Wednesday, January 16, 2013

Missing the Bull’s Eye: Holiday Sales Forecasts


Retail sales forecasts have long been a standard tool in the industry, and while many unforeseeable factors effect a retailer’s sales year-over-year, in general they’re a useful guide.  The research analysts with whom I’ve been associated over the years have done a pretty good job with such forecasts. Of course, the standard joke has always been that research guys don’t actually forecast sales - they just use a dart board.

When it comes to forecasting holiday retail sales performance, the dart board image becomes even more appropriate. Merchandise plans are in place and shelves are stocked, but there are many outside influences which retailers can’t control. Predicting retail sales results accurately within an eight-week time frame is not really very productive, and may not even be possible, which makes holiday sales forecast especially problematic. However, industry prognosticators continue to make them, tossing out predictions early in the holiday shopping season that don’t hold up by the end of the season – and missing that dart board’s bull’s eye by a country mile.

Like decorating the house and wrapping presents, holiday sales predictions are just one of the things you come to expect at Christmas time. Every autumn I chuckle at article after article in the news predicting retail sales for the upcoming shopping season.  As early as September, we begin to see the holiday predictions roll out. At the end of last September, for example, Deloitte said it expected a sales increase of 3.5% to 4.0% compared to last year. That same month the International Council of Shopping Centers released its relatively conservative holiday forecast of 3.0%. And on October 2, The National Retail Federation (not surprisingly, on the high side of the forecasts) predicted a gain of 4.1% compared with last year, significantly higher than its 10-year average of 3.5%. Note that these forecasts are all positive, yet all different.

With inflation so low in recent years, predictions have fallen into a pretty tight range, and this year’s estimates were the same. Ms. Consumer had a lot on her plate when it came to planning her holiday shopping budget. With a softening economy, rising gas prices, a presidential election, and a looming fiscal cliff on the negative side, and only a slightly improving housing market and an uptick in consumer confidence on the plus side, there was at the very least considerable uncertainty about shopper demand.

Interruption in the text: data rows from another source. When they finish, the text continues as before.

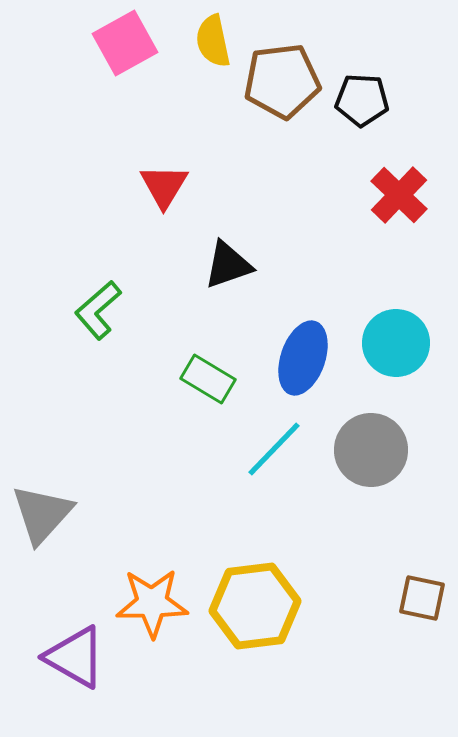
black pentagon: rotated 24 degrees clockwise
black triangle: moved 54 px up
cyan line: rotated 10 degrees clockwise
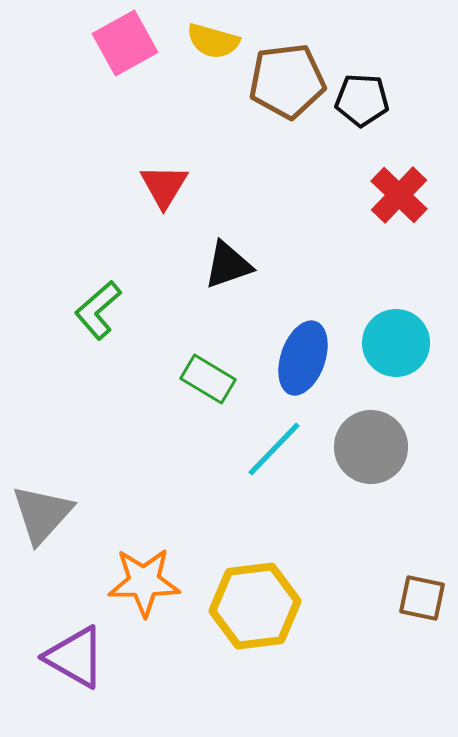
yellow semicircle: rotated 62 degrees counterclockwise
brown pentagon: moved 5 px right
gray circle: moved 3 px up
orange star: moved 8 px left, 21 px up
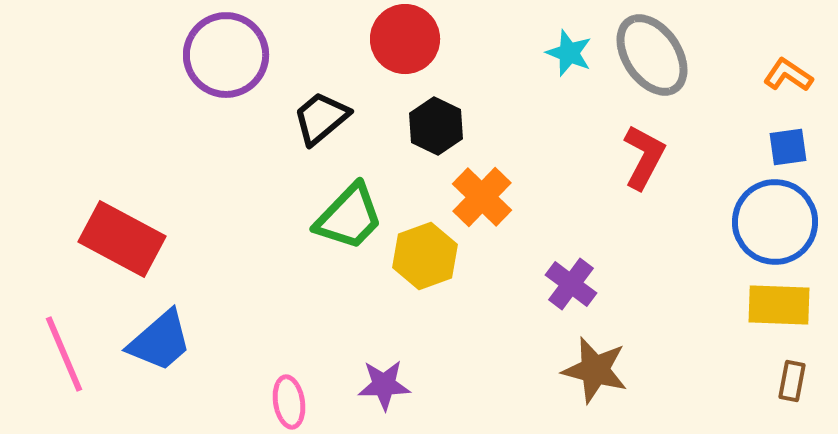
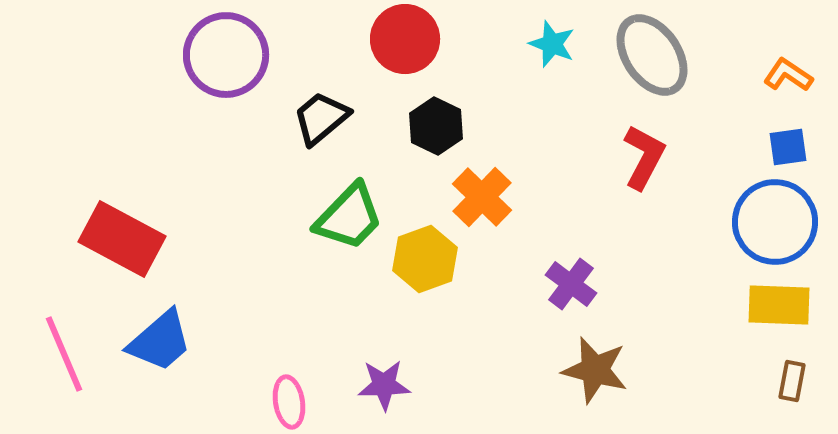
cyan star: moved 17 px left, 9 px up
yellow hexagon: moved 3 px down
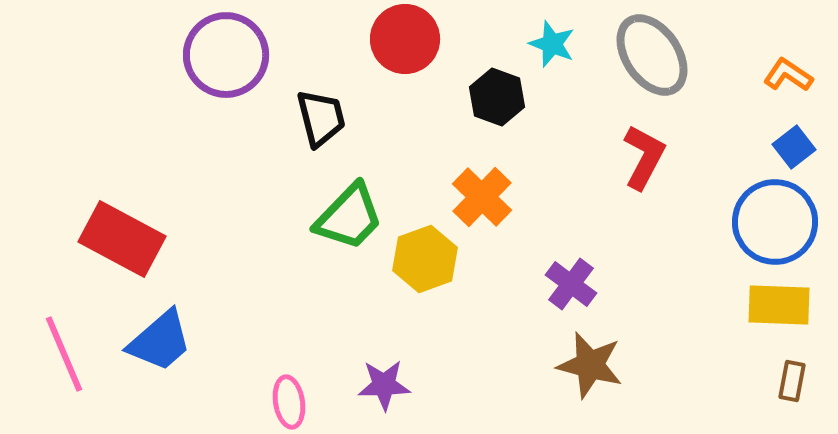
black trapezoid: rotated 116 degrees clockwise
black hexagon: moved 61 px right, 29 px up; rotated 6 degrees counterclockwise
blue square: moved 6 px right; rotated 30 degrees counterclockwise
brown star: moved 5 px left, 5 px up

So let’s flash forward a bit, and see how it all turned out: On January 2nd, MasterCard Advisors Spending Pulse reported a “gloomy” sales result of only 0.7% year-over-year compared with 2% last year. On January 5th, Thomson Reuters reported sales 3.3% higher than last year but “only because of big markdowns in the final week.” On January 9th Shopper Trak split the difference, stating a year-over-year change of 2.5%. On January 15 the NRF reported that holiday sales rose 3%, well below their predicted 4.1%. Forecasts made early in the season clearly didn’t hold up by the end of the season. How did we go from projections as high as a 4.1% gain, to results as low as a meager 0.7% gain? And that’s just this year. Next year it could all go the other way.

So what happened? Well, I repeat, predicting retail sales results accurately is not productive, and may not even be possible. This is especially true when those forecasts are influenced by Black Friday sales figures. The Black Friday phenomenon has thrown the holiday shopping season, and sales forecasts for the holiday season, way out of whack.

It used to be that Black Friday shopping was a leisurely pastime, a way to make an early dent in one’s holiday shopping, and perhaps take advantage of a promotional sale or two. However, it only takes a retailer or two to change the dynamic, and make everyone else react for fear of losing market share. Today Black Friday (which now apparently includes “Grey Thursday” as well) is billed as a huge socio-economic event unequalled even by the Super Bowl.

Every year, just about the time the turkey has digested, we hear the first reports of sales figures from the Black Friday weekend, with everyone anxiously awaiting those Monday morning results. It’s supposedly an insightful gauge by which to measure the pulse of the holiday shopper and the strength of the holiday retail season. HOGWASH! With gross margins slashed to the hilt and shoppers jockeying for position outside stores, how can Black Friday be a realistic indicator for the entire season?

Typically it’s not whether the numbers were good or bad but how good. But good Black Friday sales figures don’t necessarily mean good things for a retailer’s holiday performance or annual bottom line. With retailers passing up profit to drive traffic to their stores and divert it from others, all those dollars spent in those few days means that retailers have not ensured a strong holiday season (and as is commonly believed, the retail year). They gave away the store in order to get people into the store, and therefore simply cannibalized not only their gross margins, but also the balance of the holiday season. The Monday morning Black Friday result has little to do with the season’s final outcome, which, as we’ve already established, is nearly impossible to predict with any real accuracy. And yet we put ourselves through it every year.

So the next time you see those early holiday sales predictions, or the next time you hear the industry press trumpeting the strength of the dubious Black Friday weekend, just remember that the prognosticators you’re hearing from probably have a dart board – on which the bull’s eye doesn’t get hit all that often.